(Data pulled from a collection)
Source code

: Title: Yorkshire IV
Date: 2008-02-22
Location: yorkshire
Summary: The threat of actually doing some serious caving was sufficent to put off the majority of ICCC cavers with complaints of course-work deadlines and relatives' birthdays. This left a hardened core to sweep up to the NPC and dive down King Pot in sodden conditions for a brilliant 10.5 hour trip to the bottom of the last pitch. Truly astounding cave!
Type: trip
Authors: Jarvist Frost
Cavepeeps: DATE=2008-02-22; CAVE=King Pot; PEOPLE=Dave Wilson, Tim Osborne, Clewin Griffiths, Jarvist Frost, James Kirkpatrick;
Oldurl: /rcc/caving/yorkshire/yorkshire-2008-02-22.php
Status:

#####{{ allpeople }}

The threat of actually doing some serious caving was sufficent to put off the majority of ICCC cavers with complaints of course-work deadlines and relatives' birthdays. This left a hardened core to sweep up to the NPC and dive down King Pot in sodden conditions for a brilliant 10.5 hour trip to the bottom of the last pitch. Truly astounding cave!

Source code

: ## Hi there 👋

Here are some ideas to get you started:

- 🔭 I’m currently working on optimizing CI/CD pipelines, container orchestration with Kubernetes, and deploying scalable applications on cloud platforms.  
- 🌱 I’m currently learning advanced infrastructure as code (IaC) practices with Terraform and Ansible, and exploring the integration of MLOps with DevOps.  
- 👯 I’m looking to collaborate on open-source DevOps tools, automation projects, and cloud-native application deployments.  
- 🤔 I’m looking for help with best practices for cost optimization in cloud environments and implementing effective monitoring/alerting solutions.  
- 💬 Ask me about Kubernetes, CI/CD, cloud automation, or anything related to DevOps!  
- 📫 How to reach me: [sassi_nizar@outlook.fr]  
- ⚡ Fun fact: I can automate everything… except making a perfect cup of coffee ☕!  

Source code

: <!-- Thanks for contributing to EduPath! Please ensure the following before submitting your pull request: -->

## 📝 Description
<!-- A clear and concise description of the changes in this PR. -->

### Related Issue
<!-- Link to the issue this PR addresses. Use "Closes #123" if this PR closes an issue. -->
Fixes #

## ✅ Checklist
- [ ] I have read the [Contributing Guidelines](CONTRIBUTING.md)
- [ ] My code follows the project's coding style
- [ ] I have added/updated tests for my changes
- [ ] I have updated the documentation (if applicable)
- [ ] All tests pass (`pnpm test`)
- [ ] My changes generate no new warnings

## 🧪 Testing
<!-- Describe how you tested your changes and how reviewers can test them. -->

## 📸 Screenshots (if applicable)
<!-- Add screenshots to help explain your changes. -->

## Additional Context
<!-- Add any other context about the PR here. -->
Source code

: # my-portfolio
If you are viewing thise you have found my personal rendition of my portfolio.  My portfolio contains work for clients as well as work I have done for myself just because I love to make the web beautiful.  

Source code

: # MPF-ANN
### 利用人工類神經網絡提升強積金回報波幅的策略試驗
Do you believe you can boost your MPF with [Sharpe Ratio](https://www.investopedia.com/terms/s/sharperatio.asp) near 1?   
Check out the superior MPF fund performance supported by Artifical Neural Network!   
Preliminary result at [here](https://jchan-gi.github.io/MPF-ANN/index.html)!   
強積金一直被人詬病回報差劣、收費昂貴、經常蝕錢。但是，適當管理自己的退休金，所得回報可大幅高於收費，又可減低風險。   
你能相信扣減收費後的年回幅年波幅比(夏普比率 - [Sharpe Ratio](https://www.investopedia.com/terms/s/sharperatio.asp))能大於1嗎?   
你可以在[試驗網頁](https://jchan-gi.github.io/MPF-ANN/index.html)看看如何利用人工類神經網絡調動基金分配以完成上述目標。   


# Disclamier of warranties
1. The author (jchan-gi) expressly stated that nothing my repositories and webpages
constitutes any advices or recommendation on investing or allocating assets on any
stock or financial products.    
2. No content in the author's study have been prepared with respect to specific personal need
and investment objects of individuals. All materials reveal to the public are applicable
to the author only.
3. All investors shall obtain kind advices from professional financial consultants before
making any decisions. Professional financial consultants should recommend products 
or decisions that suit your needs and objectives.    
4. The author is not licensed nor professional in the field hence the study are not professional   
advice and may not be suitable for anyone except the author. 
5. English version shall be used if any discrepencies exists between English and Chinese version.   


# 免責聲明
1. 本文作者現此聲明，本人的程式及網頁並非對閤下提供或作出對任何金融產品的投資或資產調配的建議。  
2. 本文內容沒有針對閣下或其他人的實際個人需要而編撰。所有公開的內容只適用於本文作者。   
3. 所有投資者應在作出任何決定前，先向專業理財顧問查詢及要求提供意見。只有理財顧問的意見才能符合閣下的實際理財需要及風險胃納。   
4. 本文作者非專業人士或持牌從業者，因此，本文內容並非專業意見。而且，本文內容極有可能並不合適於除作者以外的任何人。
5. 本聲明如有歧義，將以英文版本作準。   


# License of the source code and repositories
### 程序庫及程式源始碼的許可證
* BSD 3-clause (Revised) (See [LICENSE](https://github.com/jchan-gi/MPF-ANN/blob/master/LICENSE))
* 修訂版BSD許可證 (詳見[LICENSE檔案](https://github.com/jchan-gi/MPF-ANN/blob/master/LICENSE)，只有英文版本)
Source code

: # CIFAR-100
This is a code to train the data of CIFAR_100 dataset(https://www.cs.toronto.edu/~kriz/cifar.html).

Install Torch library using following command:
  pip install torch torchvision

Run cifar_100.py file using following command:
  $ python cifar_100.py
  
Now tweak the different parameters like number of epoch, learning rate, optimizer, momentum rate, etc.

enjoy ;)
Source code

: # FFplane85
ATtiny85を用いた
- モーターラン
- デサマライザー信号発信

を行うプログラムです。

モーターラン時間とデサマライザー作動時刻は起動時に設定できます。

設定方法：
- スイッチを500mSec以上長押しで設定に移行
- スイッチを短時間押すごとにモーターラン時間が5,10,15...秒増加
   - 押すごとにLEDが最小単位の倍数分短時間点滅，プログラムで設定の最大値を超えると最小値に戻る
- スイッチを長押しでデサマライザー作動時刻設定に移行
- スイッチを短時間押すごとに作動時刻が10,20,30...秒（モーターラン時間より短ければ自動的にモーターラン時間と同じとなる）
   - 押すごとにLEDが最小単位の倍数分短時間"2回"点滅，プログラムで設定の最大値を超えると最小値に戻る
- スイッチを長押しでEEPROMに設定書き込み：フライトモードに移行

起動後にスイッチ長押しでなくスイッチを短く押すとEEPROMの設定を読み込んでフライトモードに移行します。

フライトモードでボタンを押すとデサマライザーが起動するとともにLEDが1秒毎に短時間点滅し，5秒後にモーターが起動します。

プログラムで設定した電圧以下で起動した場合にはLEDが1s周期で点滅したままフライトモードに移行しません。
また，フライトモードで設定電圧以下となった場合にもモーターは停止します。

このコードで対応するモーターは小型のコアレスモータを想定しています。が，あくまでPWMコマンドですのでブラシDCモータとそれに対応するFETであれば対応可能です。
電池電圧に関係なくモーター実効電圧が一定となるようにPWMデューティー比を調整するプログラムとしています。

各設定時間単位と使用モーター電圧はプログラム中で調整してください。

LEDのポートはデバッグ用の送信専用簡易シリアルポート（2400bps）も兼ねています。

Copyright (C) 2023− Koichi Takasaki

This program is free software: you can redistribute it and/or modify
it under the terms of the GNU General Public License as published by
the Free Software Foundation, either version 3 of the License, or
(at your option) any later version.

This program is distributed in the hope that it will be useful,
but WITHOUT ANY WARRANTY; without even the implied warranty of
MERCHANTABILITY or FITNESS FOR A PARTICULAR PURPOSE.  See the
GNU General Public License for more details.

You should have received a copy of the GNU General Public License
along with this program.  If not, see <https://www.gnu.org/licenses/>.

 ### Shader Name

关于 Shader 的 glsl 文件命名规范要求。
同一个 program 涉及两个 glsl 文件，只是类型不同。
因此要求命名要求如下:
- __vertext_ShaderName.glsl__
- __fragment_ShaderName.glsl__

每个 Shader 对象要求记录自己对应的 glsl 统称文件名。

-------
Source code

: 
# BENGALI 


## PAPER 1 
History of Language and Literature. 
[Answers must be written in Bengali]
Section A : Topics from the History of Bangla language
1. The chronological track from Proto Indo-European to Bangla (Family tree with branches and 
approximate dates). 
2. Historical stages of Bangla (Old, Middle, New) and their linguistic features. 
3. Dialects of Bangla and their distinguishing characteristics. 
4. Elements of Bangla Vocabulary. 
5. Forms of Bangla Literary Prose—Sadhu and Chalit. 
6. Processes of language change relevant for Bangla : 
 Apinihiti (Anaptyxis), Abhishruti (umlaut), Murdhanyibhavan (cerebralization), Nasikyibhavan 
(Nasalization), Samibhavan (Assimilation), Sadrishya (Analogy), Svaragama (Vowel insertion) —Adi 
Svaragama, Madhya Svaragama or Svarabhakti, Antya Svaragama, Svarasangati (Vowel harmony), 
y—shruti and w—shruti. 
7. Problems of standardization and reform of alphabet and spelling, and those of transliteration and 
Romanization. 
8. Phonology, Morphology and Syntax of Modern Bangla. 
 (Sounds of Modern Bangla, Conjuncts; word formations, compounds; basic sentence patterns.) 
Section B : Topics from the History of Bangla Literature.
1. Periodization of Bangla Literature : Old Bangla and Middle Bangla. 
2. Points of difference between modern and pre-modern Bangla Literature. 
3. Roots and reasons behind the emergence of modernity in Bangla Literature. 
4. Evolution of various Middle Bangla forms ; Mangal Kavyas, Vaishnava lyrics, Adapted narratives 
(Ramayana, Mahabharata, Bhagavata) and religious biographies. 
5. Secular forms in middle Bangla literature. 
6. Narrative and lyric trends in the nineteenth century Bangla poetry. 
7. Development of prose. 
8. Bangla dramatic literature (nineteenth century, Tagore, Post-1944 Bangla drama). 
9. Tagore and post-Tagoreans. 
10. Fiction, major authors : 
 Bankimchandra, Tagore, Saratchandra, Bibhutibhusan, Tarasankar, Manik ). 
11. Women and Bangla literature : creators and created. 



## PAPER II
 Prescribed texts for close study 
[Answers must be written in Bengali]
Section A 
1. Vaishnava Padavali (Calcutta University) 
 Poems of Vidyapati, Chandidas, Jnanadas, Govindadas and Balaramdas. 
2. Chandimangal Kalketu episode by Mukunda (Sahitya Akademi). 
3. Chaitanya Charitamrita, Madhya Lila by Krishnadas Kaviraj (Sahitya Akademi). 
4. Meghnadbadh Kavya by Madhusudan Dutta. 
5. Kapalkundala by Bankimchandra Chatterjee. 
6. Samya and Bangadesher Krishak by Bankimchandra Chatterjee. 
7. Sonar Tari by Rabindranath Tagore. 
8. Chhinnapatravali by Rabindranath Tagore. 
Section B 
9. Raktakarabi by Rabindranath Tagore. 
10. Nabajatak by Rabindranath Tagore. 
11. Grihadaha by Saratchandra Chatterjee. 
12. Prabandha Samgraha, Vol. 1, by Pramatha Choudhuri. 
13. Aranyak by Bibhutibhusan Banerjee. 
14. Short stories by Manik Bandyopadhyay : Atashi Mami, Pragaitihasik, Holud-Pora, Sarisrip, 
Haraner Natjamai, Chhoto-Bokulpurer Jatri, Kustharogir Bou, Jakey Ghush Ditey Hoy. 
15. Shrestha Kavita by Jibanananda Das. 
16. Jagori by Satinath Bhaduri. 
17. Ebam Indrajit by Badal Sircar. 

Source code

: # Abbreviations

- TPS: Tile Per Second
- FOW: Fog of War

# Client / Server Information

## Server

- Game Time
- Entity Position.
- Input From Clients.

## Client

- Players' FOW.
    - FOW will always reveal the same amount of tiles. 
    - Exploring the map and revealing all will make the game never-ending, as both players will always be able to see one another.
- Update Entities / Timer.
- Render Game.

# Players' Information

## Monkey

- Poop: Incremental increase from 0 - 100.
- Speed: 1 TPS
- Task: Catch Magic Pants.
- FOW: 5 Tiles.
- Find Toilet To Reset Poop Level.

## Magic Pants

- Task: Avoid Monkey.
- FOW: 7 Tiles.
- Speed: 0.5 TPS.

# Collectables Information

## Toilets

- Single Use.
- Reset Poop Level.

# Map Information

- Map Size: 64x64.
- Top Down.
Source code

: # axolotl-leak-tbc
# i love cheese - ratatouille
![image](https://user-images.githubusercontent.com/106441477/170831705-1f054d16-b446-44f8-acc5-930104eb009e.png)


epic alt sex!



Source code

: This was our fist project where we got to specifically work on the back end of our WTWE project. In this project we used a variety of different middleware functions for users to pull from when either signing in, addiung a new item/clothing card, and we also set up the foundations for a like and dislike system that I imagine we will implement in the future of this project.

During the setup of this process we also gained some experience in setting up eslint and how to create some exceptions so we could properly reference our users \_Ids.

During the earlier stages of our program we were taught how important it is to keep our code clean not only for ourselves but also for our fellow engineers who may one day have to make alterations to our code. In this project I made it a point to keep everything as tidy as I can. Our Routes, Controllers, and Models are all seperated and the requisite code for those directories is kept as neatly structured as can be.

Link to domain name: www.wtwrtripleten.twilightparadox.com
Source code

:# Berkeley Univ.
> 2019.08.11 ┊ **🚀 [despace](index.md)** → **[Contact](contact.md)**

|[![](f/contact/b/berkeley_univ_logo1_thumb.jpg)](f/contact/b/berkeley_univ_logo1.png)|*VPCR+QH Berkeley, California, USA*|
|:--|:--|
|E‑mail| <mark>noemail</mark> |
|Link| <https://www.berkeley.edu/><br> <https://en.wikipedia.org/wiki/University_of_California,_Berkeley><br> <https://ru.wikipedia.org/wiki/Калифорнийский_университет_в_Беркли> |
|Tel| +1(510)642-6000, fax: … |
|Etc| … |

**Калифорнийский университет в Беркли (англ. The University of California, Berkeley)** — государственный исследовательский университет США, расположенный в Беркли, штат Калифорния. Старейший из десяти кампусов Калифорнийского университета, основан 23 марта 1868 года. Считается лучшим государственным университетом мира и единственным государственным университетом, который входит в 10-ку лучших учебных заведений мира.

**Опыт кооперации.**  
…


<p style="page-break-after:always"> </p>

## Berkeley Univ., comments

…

## EXERCISE GOAL:
Report every line above that contains the string "master".

## ANSWER SECTION:
* BSD 3-clause (Revised) (See [LICENSE](https://github.com/jchan-gi/MPF-ANN/blob/master/LICENSE))
* 修訂版BSD許可證 (詳見[LICENSE檔案](https://github.com/jchan-gi/MPF-ANN/blob/master/LICENSE)，只有英文版本)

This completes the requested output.